Core Idea: Utilizing the LLM's own knowledge to construct a semantic association network of harmful content, and using benign multi-turn dialogues to progressively guide the model to expose unsafe content.

Method

Overall Architecture

Two phases: (1) Network Construction—Given a harmful query, the LLM is used to build an actor-network (six categories of actors \(\times\) human/non-human entities), where each node acts as a potential attack clue; (2) Attack Generation—Selecting an actor and its semantic relationship with the harmful target as a clue, then generating multi-turn benign prompts to progressively guide the model.

Key Designs

  1. Actor-Network Construction

    • Six types of actors: creator, disseminator, recipient, regulator, influencer, or associator.
    • Each type is categorized into human (historical figures, etc.) and non-human (books, media, social movements) entities.
    • Instantiating the network using the LLM's own knowledge.
    • Design Motivation: Latour’s theory ensures comprehensive coverage of potential attack paths.
  2. Attack Chain Generation

    • Selecting an actor and its semantic relationship with the target.
    • Designing multi-turn seemingly harmless questions to gradually approach the target.
    • Design Motivation: Each turn is benign when viewed individually, but they collectively guide the model.
  3. Natural Distribution Shifts vs.
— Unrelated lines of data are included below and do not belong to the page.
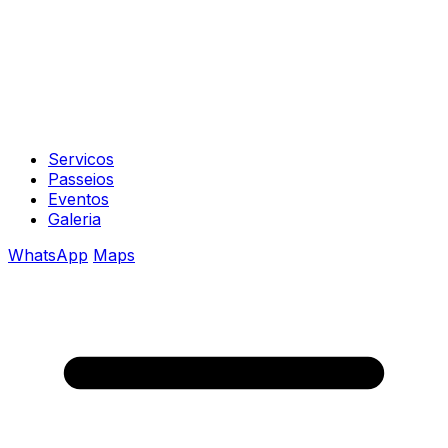
Servicos
Passeios
Eventos
Galeria
WhatsApp
Maps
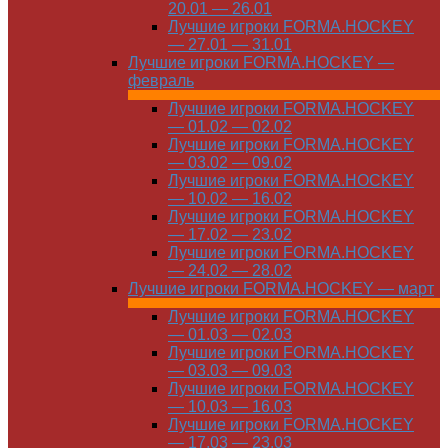
20.01 — 26.01
Лучшие игроки FORMA.HOCKEY
— 27.01 — 31.01
Лучшие игроки FORMA.HOCKEY —
февраль
Лучшие игроки FORMA.HOCKEY
— 01.02 — 02.02
Лучшие игроки FORMA.HOCKEY
— 03.02 — 09.02
Лучшие игроки FORMA.HOCKEY
— 10.02 — 16.02
Лучшие игроки FORMA.HOCKEY
— 17.02 — 23.02
Лучшие игроки FORMA.HOCKEY
— 24.02 — 28.02
Лучшие игроки FORMA.HOCKEY — март
Лучшие игроки FORMA.HOCKEY
— 01.03 — 02.03
Лучшие игроки FORMA.HOCKEY
— 03.03 — 09.03
Лучшие игроки FORMA.HOCKEY
— 10.03 — 16.03
Лучшие игроки FORMA.HOCKEY
— 17.03 — 23.03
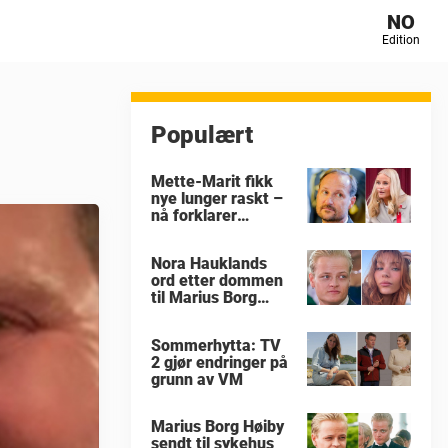
NO
Edition
Populært
Mette-Marit fikk
nye lunger raskt –
nå forklarer
eksperten hvorfor
Nora Hauklands
ord etter dommen
til Marius Borg
Høiby
Sommerhytta: TV
2 gjør endringer på
grunn av VM
Marius Borg Høiby
sendt til sykehus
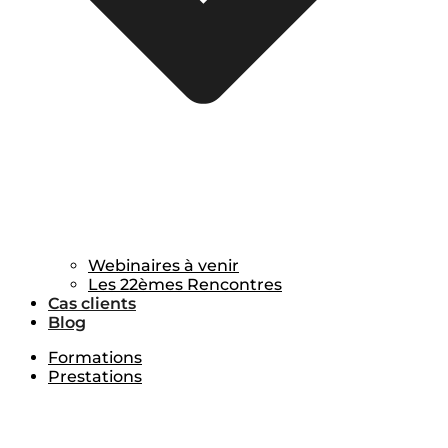
Webinaires à venir
Les 22èmes Rencontres
Cas clients
Blog
Formations
Prestations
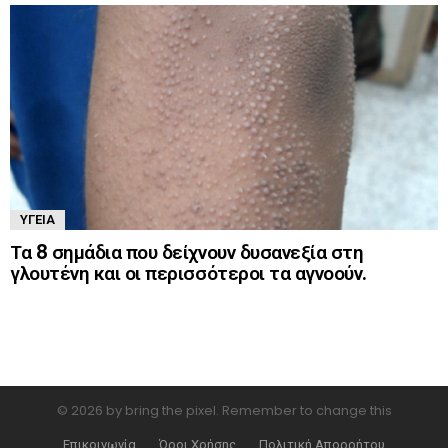
ΥΓΕΊΑ
Τα 8 σημάδια που δείχνουν δυσανεξία στη
γλουτένη και οι περισσότεροι τα αγνοούν.
© 2026 by bring the pixel. Remember to change this
Επικοινωνία
Όροι Χρήσης
Πολιτική Απορρήτου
Adversarial Distribution Shifts

    • The prompts in this work are within the pre-training distribution (naturally benign).
    • Prompts in prior methods are out-of-distribution (encryption/role-play).
    • Design Motivation: Natural prompts do not trigger safety detectors.

Key Experimental Results

Main Results — HarmBench Attack Success Rate

Method Type GPT-4o Claude-3 Llama-3-70B Average
GCG Single-turn ~20% ~15% ~35% ~23%
PAIR Single-turn ~30% ~25% ~40% ~32%
Crescendo Multi-turn ~40% ~35% ~50% ~42%
ActorBreaker Multi-turn ~55% ~45% ~65% ~55%

Safety Detector Bypassing

Method Llama-Guard-2 Detection Rate
GCG prompt ~80% (easily detected)
PAIR prompt ~60%
Crescendo prompt ~40%
ActorBreaker prompt ~5% (barely detected)

Defense Effectiveness

Configuration Attack Success Rate
Baseline (No Defense) 55%
Fine-tuned on ActorBreaker safety data 25% (-30%)
General capabilities degraded ~3% (slight trade-off)

Key Findings

  • ActorBreaker achieves the highest attack success rate on all aligned LLMs, including GPT-o1.
  • Llama-Guard-2 barely detects these prompts, as each individual turn is benign.
  • Attack diversity far exceeds existing methods, as the six types of actors provide rich attack paths.
  • Defense is effective but has a trade-off: Fine-tuning on ActorBreaker data reduces the attack success rate by 30%, but slightly affects general capabilities.
  • The semantic gap between pre-training and safety training resides as the fundamental problem.

Highlights & Insights

  • Application of Actor-Network Theory in AI safety is highly novel, transforming a sociological theory into a systematic red-teaming methodology.
  • The conceptual distinction between natural distribution shifts and adversarial distribution shifts uncovers the fundamental limitations of safety alignment.
  • The recursive nature of using an LLM's own knowledge to attack itself yields profound research insights.

Limitations & Future Work

  • The attack method could potentially be abused.
  • The construction of the actor-network depends on the LLM itself; if safety training reaches near-perfection, it might fail to construct the network.
  • Future Directions: Broader coverage in safety training data and safety mechanisms parameterized by semantic distance.
  • vs GCG/PAIR: While they rely on adversarial distribution shifts, ActorBreaker utilizes natural distribution shifts.
  • vs Crescendo: Crescendo relies on fixed templates, whereas ActorBreaker generates diverse paths grounded in network theory.

Rating

  • Novelty: ⭐⭐⭐⭐⭐ Innovative combination of Actor-Network Theory and natural distribution shifts.
  • Experimental Thoroughness: ⭐⭐⭐⭐⭐ Evaluation across multiple models, multiple baseline attacks, and defense experiments.
  • Writing Quality: ⭐⭐⭐⭐⭐ Solid theoretical foundation.
  • Value: ⭐⭐⭐⭐⭐ Offers significant insights for AI safety research.